::: Material supplied

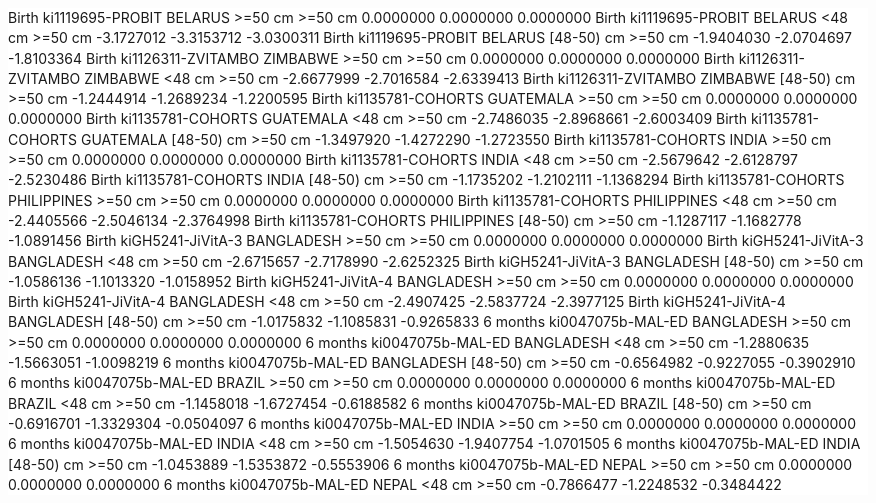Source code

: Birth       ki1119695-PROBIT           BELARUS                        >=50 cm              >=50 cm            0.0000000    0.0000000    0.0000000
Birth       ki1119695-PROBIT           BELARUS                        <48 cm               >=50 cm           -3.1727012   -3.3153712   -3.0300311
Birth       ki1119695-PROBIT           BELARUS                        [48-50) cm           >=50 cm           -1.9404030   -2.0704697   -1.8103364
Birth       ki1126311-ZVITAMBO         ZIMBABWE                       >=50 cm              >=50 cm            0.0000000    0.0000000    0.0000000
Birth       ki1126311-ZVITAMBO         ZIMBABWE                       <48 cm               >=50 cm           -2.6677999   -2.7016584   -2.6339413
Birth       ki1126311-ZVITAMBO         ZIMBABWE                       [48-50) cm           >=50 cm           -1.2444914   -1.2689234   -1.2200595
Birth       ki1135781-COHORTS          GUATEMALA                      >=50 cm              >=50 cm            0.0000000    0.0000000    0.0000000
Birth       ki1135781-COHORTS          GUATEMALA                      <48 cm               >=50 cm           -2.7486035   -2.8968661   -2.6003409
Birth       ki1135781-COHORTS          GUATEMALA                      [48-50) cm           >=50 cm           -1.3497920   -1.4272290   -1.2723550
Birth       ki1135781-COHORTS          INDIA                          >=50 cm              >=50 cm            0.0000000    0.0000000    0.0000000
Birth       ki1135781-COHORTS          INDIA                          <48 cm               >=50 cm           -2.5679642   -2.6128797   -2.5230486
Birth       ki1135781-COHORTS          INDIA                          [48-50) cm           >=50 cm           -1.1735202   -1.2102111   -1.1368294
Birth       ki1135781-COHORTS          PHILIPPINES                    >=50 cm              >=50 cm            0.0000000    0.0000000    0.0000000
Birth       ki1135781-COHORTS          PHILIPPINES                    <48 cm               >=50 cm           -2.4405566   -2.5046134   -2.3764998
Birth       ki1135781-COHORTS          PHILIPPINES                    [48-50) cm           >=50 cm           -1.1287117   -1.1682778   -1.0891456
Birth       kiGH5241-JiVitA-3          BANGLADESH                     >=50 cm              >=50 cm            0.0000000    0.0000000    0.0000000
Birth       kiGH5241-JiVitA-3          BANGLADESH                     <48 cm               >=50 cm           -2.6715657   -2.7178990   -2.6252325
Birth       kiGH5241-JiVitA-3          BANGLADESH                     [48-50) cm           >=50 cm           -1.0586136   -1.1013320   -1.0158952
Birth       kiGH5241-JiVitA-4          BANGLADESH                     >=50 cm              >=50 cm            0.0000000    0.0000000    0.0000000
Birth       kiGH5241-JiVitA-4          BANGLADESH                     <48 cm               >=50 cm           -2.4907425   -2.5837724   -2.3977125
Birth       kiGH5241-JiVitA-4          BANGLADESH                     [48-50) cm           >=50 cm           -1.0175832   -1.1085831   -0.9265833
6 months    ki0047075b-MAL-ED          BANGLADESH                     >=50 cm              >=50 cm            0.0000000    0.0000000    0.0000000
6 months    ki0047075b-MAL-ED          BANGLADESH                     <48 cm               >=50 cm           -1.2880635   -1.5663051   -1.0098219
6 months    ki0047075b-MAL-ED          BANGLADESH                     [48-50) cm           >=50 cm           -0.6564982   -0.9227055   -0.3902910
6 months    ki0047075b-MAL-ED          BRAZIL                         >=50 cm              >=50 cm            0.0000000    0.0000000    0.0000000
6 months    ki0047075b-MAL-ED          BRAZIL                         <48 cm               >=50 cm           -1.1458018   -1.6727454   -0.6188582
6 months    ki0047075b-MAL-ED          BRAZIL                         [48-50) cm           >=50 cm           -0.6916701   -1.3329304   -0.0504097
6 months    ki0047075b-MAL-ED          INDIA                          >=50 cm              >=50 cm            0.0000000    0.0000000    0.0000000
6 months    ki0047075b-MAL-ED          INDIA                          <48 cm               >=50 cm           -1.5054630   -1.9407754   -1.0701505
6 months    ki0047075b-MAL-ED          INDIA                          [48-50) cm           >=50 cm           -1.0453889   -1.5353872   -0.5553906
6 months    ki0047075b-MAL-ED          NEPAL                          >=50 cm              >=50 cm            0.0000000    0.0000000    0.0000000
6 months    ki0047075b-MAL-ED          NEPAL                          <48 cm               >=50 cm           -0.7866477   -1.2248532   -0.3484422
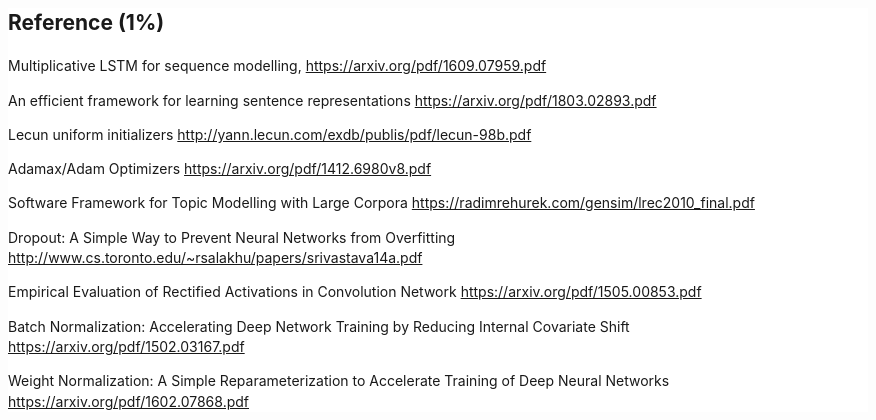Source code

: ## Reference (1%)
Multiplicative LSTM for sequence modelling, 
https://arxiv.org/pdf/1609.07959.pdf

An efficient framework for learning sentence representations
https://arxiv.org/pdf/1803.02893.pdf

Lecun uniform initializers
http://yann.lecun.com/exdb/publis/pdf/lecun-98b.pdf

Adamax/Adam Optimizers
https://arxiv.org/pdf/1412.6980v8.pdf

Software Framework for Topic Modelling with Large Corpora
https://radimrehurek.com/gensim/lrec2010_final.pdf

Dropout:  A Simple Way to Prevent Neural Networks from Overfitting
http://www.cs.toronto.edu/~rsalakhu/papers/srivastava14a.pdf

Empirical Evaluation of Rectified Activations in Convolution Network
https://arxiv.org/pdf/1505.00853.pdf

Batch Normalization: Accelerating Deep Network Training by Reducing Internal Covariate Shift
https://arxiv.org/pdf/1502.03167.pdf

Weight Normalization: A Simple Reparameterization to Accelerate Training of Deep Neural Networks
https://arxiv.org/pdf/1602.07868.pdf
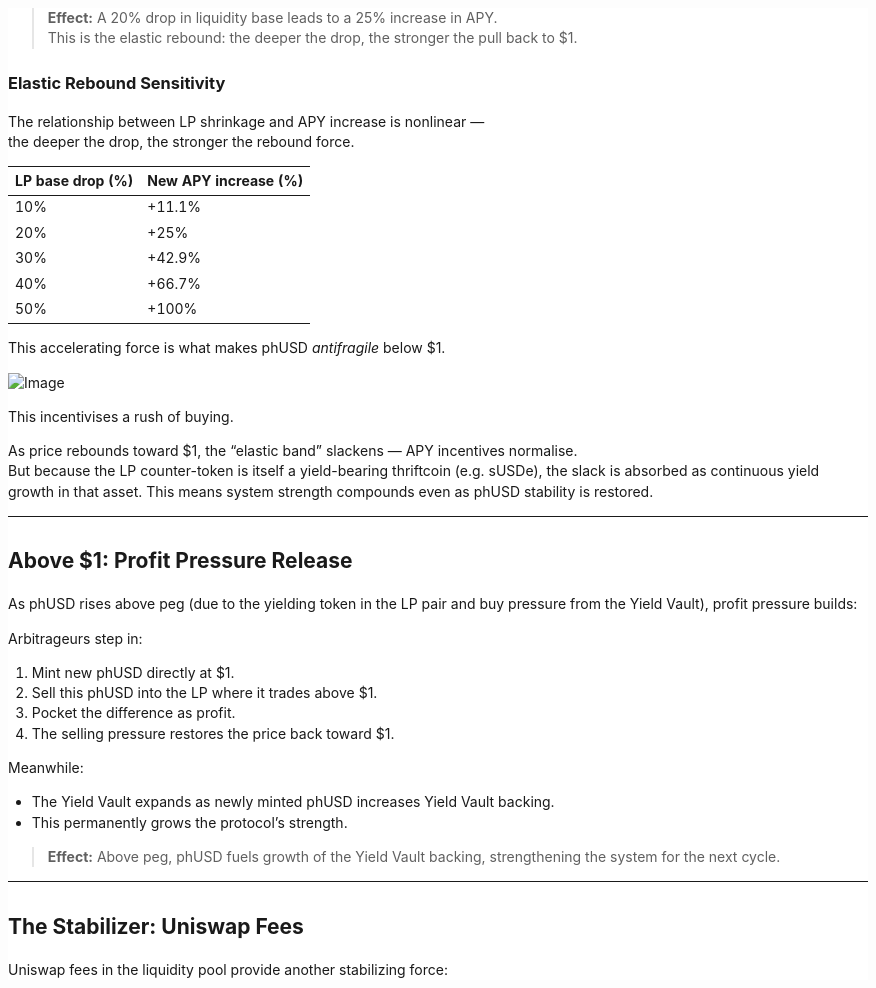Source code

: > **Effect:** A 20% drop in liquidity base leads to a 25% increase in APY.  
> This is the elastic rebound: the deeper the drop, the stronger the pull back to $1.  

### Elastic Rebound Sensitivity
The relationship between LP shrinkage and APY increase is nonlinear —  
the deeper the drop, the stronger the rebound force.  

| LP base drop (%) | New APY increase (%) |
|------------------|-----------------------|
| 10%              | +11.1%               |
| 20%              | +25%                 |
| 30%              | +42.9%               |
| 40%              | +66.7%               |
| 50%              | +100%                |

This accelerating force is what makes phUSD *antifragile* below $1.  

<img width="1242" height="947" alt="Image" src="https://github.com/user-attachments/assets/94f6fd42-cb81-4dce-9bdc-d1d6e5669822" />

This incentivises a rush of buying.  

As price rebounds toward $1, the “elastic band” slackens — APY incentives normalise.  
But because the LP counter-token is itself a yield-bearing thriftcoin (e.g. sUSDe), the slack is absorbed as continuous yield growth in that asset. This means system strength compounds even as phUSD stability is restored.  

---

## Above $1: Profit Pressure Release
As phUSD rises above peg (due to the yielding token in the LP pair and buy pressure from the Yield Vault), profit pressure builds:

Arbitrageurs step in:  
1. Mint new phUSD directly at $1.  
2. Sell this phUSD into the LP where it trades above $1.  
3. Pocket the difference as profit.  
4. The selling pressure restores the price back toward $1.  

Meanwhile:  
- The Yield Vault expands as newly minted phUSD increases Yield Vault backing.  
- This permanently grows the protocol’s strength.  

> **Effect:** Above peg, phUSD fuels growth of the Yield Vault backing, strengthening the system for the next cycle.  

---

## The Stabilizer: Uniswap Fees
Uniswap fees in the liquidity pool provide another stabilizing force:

::::::

Job item:
State how many lines in the data above contain the string "Normalization", with case taken into account. Reply with the number alone.

Answer to this exercise:
2